Thursday, 14 August 2014

A Glimpse into the Future: Developing a Community through Tourism

The site of lush green mountains; the rays of rising sun; the sound of falling water; the squeals of peacocks; and a huge fort on the top of hills, with all its pride peeping through misty curtains of clouds at a small village below. Sounds like a paradise for nature lovers and a coveted tourist’s destination. 
But is it? 

This surreal appearing place is a village called Khandar in Rajasthan, India near Ranthambore sanctuary; which is the reason for its little glory as a tourist spot. The magnificent fort called the Khandar Quila holds in its walls, the history of kings who reportedly have never lost a war.

Today, the ruins of this fort serve as a picnic spot for the villagers and shelter for wildlife. The green cover surrounding the fort provides rural population with wood and animal feed. During the monsoons, the hill provides direction to the falling rains which, after ground water, is the major water source for the village.

But like any other community, this one too faces many challenges. The rains that bring the place alive are also a cause of agony to many. As the village is located at foots of the hill, it gets flooded during high monsoons. Also, people are dependent on ground water for drinking and those who cannot afford a bore well and pump have to travel miles to collect it from those who can. Also, there is no proper waste management system. People dump their garbage in any open plot, which keeps on accumulating for weeks till it is removed by the district authorities or washed down by the rains. But being an environmentalist I believe these are not the problems that can’t be solved with community support.

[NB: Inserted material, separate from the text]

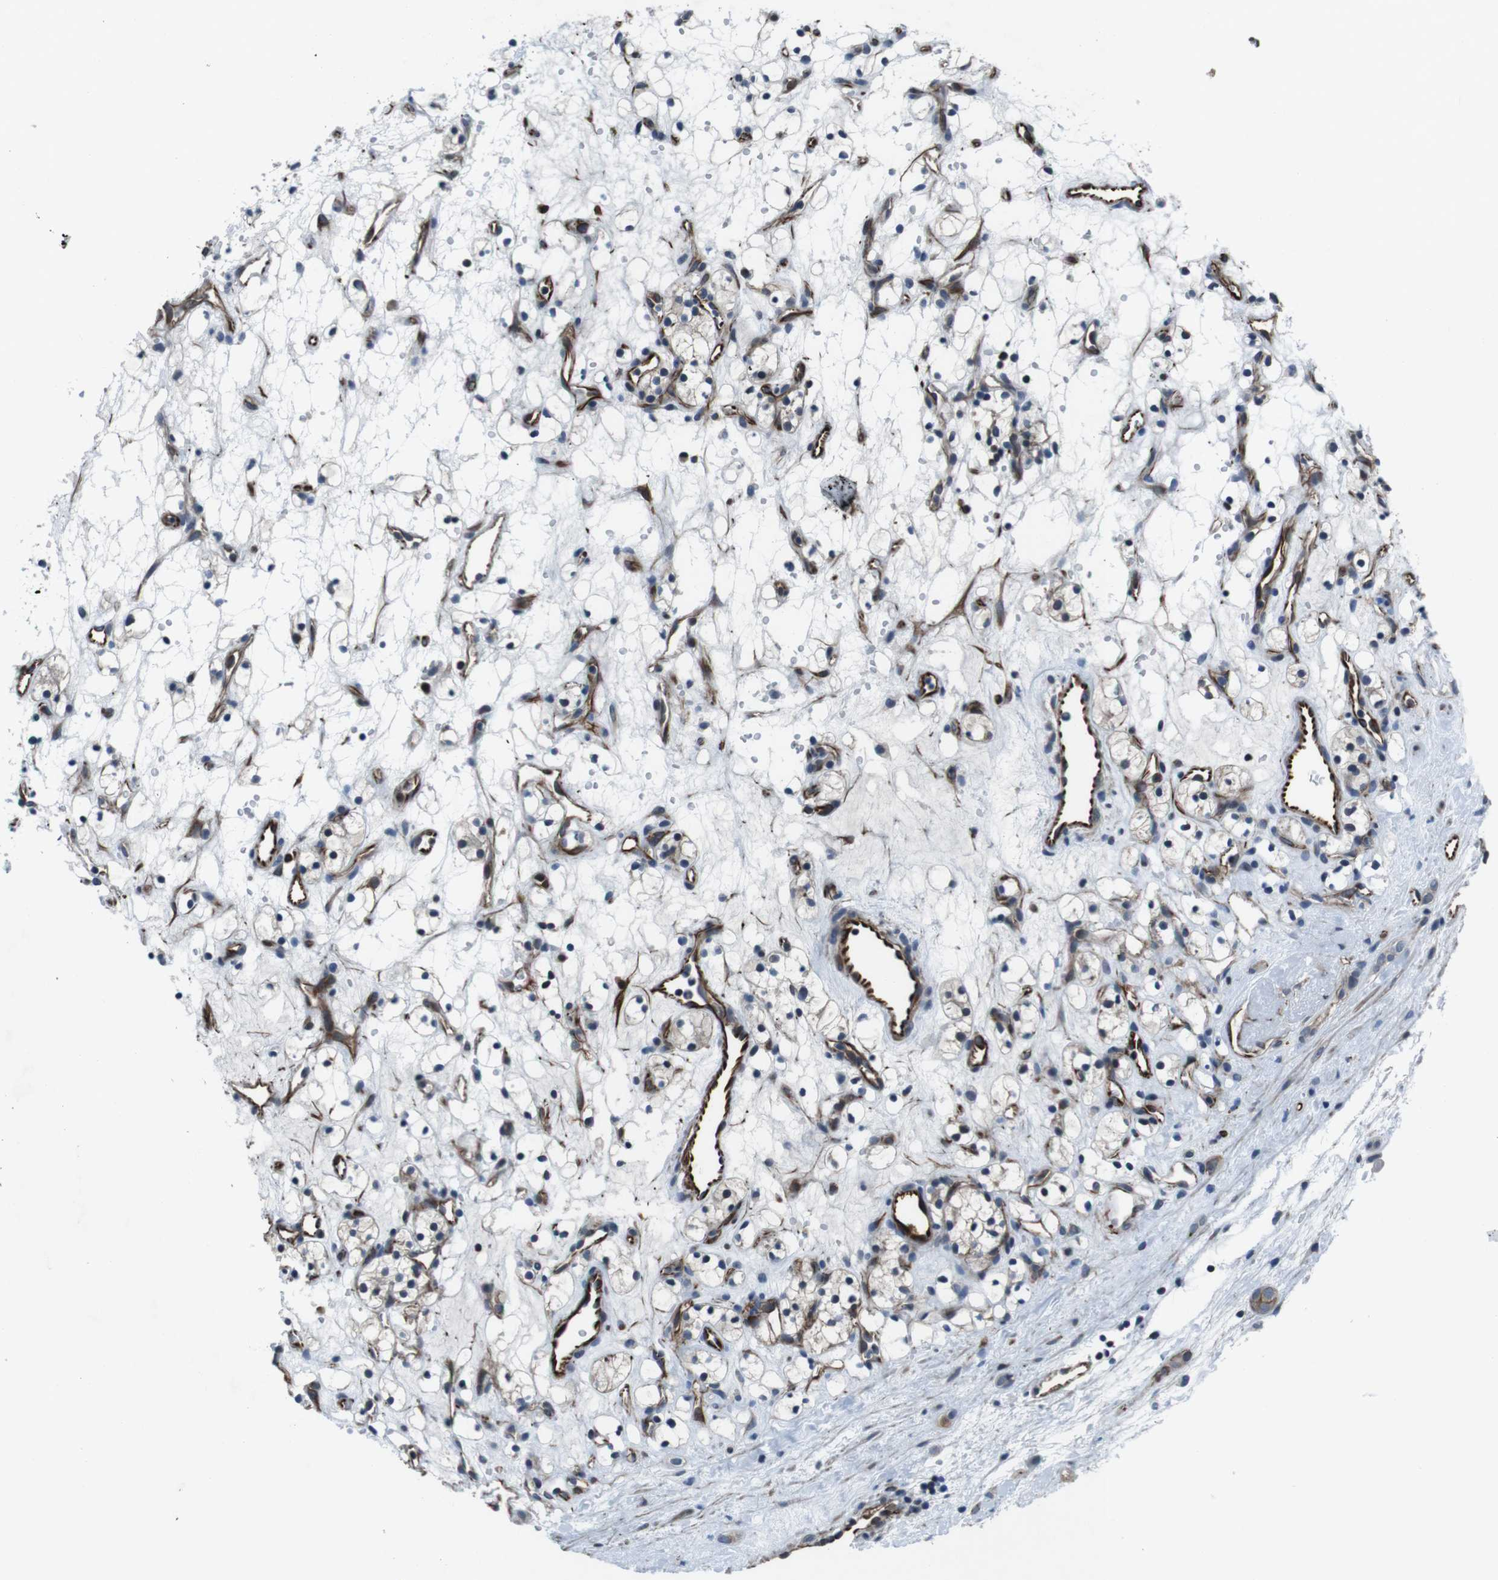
{"staining": {"intensity": "negative", "quantity": "none", "location": "none"}, "tissue": "renal cancer", "cell_type": "Tumor cells", "image_type": "cancer", "snomed": [{"axis": "morphology", "description": "Adenocarcinoma, NOS"}, {"axis": "topography", "description": "Kidney"}], "caption": "Immunohistochemical staining of renal cancer demonstrates no significant staining in tumor cells.", "gene": "LRRC49", "patient": {"sex": "female", "age": 60}}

Standing at the fort, I heard its history, saw the present and envisaged a future. A future wherein the community not only tackle its current issues but also utilize all the beauty it has been adorned with.
This place has all what it requires to be a tourist spot and it does attract many even today; so why not involve the community in it. Once the tourism starts generating revenues here, most of these problems would be solved. To start with; cleanliness is always a top priority for tourism, the waste disposal issue has be the first step. As most of the rural waste is organic, simple compost pits can be set up with the help of villagers. Other non-organic waste can be sent to nearest town Madhopur for processing and we can also bring in the concept of Eco-tourism. To solve the problem of flooding check dams can be a potential solution. They’d not only help in preventing the village from getting inundated but also be a perennial source of water for villagers.

Unfortunately, my visit there was very brief and I couldn’t dwell into the feasibility of this project but I’d love to explore. We’ve heard a lot of examples of community development from tourism, this can well be one.